I am such a dreamer right now. I am sitting in The Sparrows cafe in Grand Rapids, sipping the best tea EVER, and perusing my favorite blogs. And these blogs, and this place, and just this feeling in my chest is leading me into these fantasies of what my future existence might contain.
I am thinking of breakfast nooks in my future kitchen. Of owning a home, and feeling satisfied with settling in for a while. I am thinking of stacks of books in my breakfast nook. I'm thinking of some sweet someone peering into the room. Of him taking up books with me, and steaming mugs of tea or coffee or cocoa and sitting across from me. Oh, just to see him there, sitting across from me. That some good relationship could happen, that I could be a part of some good relationship, some hard-earned deep love, real sharing with a man who is honest, and who is willing to risk it, every time. I would be so thankful for that. I would brim. I think I would brim. It's so hard to believe that something good could befall me in this area, that I think I would glow unto eternity if it actually should come to pass. Maybe not. But maybe.

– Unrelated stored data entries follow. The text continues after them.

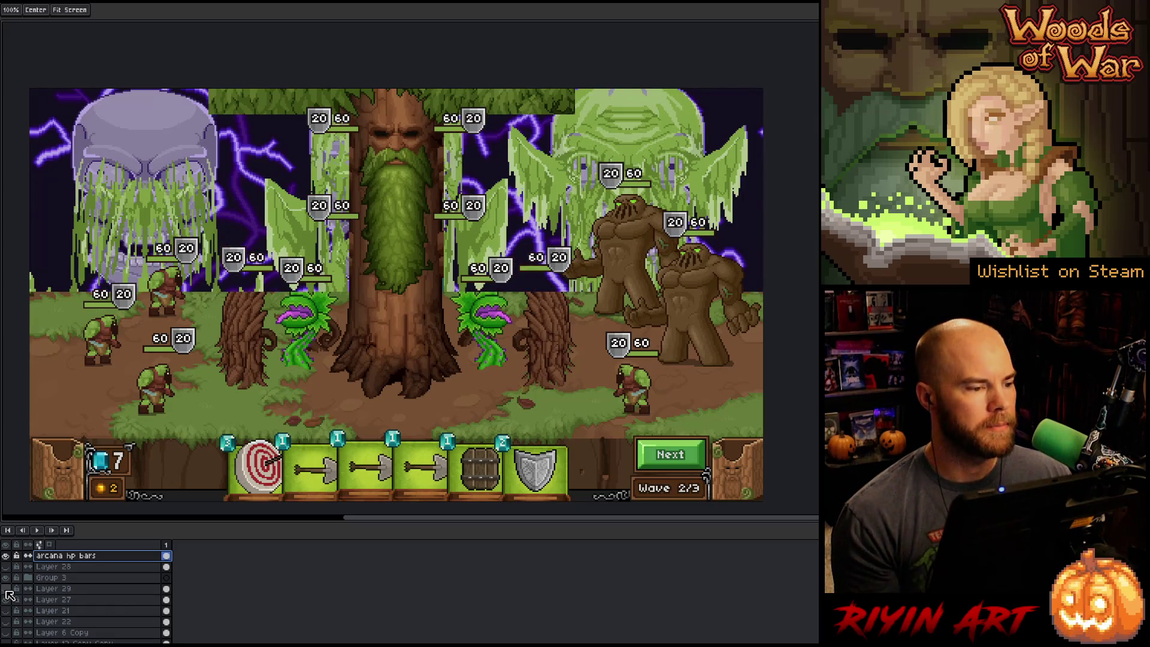
pyautogui.click(6, 590)
pyautogui.click(7, 590)
pyautogui.click(7, 590)
pyautogui.click(7, 590)
pyautogui.click(6, 590)
pyautogui.click(6, 591)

Another dream that has recently tripped over my brain, over my maternal synapses, is the dream of possibly having some child of my own in my arms someday. I'm not one to coo over babies like a lot of women I know. I'm not up for hanging out in crowds of mothers. I just imagine myself, alone in a dim room, in the morning maybe (I have a thing for mornings, though it's difficult for me to join them when the alarm sounds) with someone in my lap who has the characteristics of my lover and myself in his or her face. It's cheesy, maybe. But I don't care. I want it. I have come up with names, since I've decided to allow myself this dream (I was with someone a bit ago who was adamantly against every having children, and so I gave it up, without much thought, just gave it up because I'm so quick to throw my wishes, my possible desires on the altar). I've come up names like Willa, or Willa Margot, or Jorie (after my mom's mother Marjorie), or Charlie, or Oliver, or Olive for a girl and we can call her Ollie and other sweet things, or Eveline. So this is a dream I am finally allowing myself. And it feels good to be allowed. I have to find a man first, and before that I have to find a bit more of myself, and I have to love what I find in myself, I have to be compassionate. And then children. Then babies. Then breakfast nooks, and intimate small moments.

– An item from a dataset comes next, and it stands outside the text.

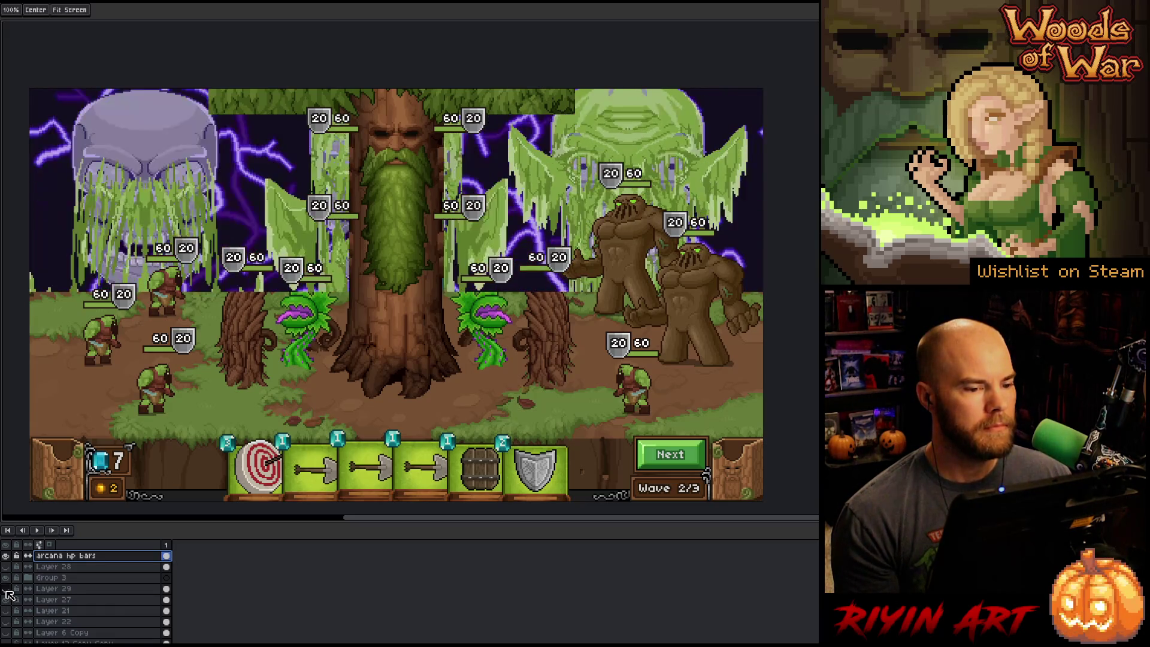
pyautogui.click(7, 590)
pyautogui.click(6, 590)
pyautogui.click(7, 590)
pyautogui.click(6, 590)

Maybe this could all happen. I don't care if there's struggle. I've done struggle. I might even resent these dreams someday. I'll just want my kids to shut up and do their homework. I'll want my husband to pay more attention, or to leave me be for a bit. But still, I will fight for it.
I only worry that I want these things to complete me, to finish off the areas in which I feel so unfinished, so tender and insecure. I hope not. I don't want to take advantage. I just want full life. I want glowing vivaciousness.
The biggest problem, the biggest struggle I'm going to have for now is living my life as if it is glowing and vivacious and full and fulfilling right now. I want to appreciate this time. I want to drink it in. I want it to taste like some kind of thick nectar, rather than some stale white wine. Something that makes my stomach ache. Something that makes me want to spend the rest of the night hanging over a toilet bowl. I want to loooove my life. I want to love it right now. Where it is.
Everything is uncertain. My hands are up in the air. I have nothing to bet on, to be sure of. I have have no idea where I'm going. More than ever. I have no idea. I try to reassure myself that I'll survive, that I won't be homeless, that I'll somehow feed myself. But with the state of the world, about to graduate college with a useless degree, I have officially said goodbye to my one serious lover who I spent so much time planning my life around, and my lease is up in August. Where am I going? Oh God, I'm scared out of my mind. Oh, and one of my jobs is on-campus and ends when I toss my graduation cap in the air. Do I want to graduate even, if it means giving up the security I have now?
But, I think this is what was supposed to happen. I am supposed to be without a plan. I always plan. But I can't do that, now. It's impossible. There's just no way I can. Not if I try. Grad school isn't an option. It's all up in the air. It's exciting. It would be more exciting if I was financially stable. But then there wouldn't be much risk, here. And maybe this is where God wants me. I really, deeply believe this is where God wants me.
After all, where else can I place my trust right now? Like all those hymns, and bible passages, my life is out of my hands, and now I have this big scary chance of pushing it into the hands of something bigger--something I cannot sense. Wow. Terrifying. Maybe I can do it. Maybe I can.
Here goes. This is my life right now. I am on the verge of something. And I think I'll be on the verge for some time. And God has some kind of plan while I'm here. I hope I'm pleasantly surprised. I hope He has good things in mind. But then again, isn't that what we're asked to believe?
I am on my way to something. And right now, I think it might be light-filled and so morning-like.